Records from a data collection
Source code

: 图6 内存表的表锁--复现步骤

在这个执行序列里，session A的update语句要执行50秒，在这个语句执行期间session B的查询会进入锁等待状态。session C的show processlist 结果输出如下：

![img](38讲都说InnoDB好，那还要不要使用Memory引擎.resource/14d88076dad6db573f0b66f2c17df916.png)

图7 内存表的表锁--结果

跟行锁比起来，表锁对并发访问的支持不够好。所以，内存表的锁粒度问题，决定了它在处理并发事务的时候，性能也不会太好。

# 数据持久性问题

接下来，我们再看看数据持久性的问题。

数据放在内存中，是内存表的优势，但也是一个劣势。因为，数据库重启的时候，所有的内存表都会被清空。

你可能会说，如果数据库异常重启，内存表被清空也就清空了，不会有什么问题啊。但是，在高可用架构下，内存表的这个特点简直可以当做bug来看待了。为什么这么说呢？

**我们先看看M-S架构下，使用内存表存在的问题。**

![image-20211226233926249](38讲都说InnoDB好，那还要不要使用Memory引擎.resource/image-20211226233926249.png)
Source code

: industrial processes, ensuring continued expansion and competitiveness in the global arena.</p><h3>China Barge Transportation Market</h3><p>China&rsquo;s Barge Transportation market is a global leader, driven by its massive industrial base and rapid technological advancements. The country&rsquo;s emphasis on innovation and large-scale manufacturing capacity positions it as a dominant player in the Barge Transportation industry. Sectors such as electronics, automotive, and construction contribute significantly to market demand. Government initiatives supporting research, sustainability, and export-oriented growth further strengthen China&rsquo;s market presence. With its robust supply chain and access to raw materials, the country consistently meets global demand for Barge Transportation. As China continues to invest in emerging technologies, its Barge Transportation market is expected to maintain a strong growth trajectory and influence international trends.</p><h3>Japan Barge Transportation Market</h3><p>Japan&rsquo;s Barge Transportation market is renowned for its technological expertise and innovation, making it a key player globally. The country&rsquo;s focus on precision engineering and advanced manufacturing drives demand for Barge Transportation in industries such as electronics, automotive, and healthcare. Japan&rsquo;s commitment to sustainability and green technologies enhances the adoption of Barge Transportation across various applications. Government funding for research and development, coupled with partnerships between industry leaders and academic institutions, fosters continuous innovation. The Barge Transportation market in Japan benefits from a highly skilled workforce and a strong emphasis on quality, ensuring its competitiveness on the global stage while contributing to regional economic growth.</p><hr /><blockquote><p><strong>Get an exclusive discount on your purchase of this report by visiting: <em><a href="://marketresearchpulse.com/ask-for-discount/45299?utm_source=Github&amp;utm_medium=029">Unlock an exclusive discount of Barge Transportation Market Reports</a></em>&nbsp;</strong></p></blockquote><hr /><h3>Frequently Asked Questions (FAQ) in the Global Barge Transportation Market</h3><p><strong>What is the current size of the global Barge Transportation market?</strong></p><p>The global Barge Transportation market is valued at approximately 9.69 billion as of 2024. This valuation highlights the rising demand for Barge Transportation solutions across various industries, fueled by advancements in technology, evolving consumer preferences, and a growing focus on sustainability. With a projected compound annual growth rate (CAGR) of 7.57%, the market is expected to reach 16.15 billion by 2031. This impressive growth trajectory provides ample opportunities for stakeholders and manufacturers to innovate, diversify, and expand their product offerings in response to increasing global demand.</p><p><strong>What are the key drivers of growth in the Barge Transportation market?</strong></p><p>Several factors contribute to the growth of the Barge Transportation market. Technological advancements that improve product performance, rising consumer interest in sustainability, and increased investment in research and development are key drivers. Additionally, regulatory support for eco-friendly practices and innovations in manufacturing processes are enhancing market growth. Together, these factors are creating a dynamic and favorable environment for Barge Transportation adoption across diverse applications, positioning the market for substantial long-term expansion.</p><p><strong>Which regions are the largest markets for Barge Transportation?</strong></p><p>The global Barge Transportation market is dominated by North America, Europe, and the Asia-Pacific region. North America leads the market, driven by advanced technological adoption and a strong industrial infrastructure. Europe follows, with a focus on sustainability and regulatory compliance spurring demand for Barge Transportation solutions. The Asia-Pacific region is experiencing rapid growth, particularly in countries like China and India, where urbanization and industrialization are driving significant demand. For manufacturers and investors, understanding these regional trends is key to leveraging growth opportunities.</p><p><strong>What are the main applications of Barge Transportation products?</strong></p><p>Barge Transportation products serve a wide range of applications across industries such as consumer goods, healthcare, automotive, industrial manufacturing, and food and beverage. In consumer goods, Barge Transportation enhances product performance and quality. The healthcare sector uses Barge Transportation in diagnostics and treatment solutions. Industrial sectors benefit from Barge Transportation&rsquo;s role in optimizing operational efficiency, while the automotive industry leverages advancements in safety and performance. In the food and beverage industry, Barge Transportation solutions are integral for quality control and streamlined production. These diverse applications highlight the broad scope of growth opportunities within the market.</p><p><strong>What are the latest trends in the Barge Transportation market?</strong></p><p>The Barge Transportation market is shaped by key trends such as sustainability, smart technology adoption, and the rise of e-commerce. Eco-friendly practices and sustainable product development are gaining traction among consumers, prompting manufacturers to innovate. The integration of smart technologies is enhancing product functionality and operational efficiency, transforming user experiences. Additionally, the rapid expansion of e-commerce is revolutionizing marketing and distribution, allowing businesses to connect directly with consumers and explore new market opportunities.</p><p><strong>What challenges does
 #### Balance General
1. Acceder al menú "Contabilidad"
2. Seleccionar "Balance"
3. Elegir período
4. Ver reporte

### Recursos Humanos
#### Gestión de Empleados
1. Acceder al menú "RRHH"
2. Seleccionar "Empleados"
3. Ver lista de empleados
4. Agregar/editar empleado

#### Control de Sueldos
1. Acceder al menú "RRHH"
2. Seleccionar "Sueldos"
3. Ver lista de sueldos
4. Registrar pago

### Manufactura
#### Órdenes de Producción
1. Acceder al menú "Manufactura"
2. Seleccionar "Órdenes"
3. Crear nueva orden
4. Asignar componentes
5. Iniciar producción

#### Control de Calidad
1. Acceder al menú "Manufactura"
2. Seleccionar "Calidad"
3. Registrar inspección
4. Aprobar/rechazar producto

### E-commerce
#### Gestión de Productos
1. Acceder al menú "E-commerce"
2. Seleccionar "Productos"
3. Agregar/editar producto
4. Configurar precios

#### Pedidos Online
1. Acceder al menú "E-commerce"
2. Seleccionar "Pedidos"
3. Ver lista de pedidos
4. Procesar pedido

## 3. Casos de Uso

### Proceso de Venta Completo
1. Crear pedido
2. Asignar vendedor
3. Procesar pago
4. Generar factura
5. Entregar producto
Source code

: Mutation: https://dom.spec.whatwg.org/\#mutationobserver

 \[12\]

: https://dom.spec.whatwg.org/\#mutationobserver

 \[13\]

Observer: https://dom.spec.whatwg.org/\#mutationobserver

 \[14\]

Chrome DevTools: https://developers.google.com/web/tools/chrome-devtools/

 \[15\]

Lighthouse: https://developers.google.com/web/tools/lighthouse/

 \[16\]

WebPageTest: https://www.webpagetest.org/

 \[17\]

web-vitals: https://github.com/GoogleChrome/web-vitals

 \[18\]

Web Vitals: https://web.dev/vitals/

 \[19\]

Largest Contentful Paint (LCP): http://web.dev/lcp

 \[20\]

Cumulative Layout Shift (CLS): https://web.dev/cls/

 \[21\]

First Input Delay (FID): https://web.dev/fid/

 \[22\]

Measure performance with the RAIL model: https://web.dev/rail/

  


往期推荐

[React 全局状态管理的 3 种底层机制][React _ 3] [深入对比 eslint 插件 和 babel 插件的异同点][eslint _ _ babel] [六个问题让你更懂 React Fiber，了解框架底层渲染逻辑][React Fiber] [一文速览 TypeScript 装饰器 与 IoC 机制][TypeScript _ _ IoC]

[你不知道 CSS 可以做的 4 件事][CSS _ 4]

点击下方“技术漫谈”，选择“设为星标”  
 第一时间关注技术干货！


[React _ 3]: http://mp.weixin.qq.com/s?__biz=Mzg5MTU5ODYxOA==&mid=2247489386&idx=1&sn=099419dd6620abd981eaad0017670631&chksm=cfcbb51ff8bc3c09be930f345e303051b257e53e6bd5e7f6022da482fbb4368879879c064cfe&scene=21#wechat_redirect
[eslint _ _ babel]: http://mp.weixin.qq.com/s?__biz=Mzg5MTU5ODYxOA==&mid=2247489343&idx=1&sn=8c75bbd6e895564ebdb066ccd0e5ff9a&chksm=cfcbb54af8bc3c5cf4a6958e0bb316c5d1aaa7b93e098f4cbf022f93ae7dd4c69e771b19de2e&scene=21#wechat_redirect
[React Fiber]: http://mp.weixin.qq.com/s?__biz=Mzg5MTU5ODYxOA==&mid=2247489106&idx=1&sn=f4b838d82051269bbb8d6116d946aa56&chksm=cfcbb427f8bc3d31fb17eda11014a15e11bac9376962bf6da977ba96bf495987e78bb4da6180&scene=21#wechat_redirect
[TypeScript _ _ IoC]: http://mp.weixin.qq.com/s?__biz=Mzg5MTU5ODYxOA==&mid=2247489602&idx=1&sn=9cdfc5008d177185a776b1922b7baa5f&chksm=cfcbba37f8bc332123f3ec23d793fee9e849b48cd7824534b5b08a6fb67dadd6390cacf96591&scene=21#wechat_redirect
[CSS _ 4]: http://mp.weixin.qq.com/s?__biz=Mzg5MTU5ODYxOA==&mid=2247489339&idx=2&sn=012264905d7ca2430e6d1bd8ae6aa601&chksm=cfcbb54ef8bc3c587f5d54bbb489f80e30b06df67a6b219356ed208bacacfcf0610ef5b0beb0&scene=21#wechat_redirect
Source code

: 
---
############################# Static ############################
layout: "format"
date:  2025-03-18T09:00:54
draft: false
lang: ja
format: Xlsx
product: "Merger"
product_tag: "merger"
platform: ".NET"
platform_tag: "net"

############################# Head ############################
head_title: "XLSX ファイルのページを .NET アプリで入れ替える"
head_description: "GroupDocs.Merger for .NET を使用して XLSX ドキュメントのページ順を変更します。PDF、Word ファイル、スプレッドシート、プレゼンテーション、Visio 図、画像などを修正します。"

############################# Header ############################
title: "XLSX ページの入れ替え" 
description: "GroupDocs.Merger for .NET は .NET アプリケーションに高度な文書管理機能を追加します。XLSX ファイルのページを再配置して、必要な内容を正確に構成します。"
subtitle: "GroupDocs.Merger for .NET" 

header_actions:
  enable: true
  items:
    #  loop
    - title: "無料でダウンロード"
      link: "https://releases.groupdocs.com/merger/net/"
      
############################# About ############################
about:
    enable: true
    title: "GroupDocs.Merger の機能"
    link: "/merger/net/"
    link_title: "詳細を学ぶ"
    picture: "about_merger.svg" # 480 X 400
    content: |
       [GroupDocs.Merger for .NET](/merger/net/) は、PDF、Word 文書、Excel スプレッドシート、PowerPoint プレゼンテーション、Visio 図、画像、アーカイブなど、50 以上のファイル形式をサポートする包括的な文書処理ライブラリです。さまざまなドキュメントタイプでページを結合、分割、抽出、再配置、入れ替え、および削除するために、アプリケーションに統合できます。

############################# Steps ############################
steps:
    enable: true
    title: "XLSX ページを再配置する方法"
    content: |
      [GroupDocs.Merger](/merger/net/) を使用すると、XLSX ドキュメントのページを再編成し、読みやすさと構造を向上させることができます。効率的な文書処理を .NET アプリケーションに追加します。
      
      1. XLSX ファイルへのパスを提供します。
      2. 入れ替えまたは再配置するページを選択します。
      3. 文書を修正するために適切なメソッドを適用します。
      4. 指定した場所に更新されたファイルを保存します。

• Work required: Reproduce the lines starting at the one containing "Largest Contentful Paint" and ending at the one containing "第一时间关注技术干货！", substituting "Latency" for "Delay" and leaving everything else unchanged.

• Result:
Largest Contentful Paint (LCP): http://web.dev/lcp

 \[20\]

Cumulative Layout Shift (CLS): https://web.dev/cls/

 \[21\]

First Input Latency (FID): https://web.dev/fid/

 \[22\]

Measure performance with the RAIL model: https://web.dev/rail/

  


往期推荐

[React 全局状态管理的 3 种底层机制][React _ 3] [深入对比 eslint 插件 和 babel 插件的异同点][eslint _ _ babel] [六个问题让你更懂 React Fiber，了解框架底层渲染逻辑][React Fiber] [一文速览 TypeScript 装饰器 与 IoC 机制][TypeScript _ _ IoC]

[你不知道 CSS 可以做的 4 件事][CSS _ 4]

点击下方“技术漫谈”，选择“设为星标”  
 第一时间关注技术干货！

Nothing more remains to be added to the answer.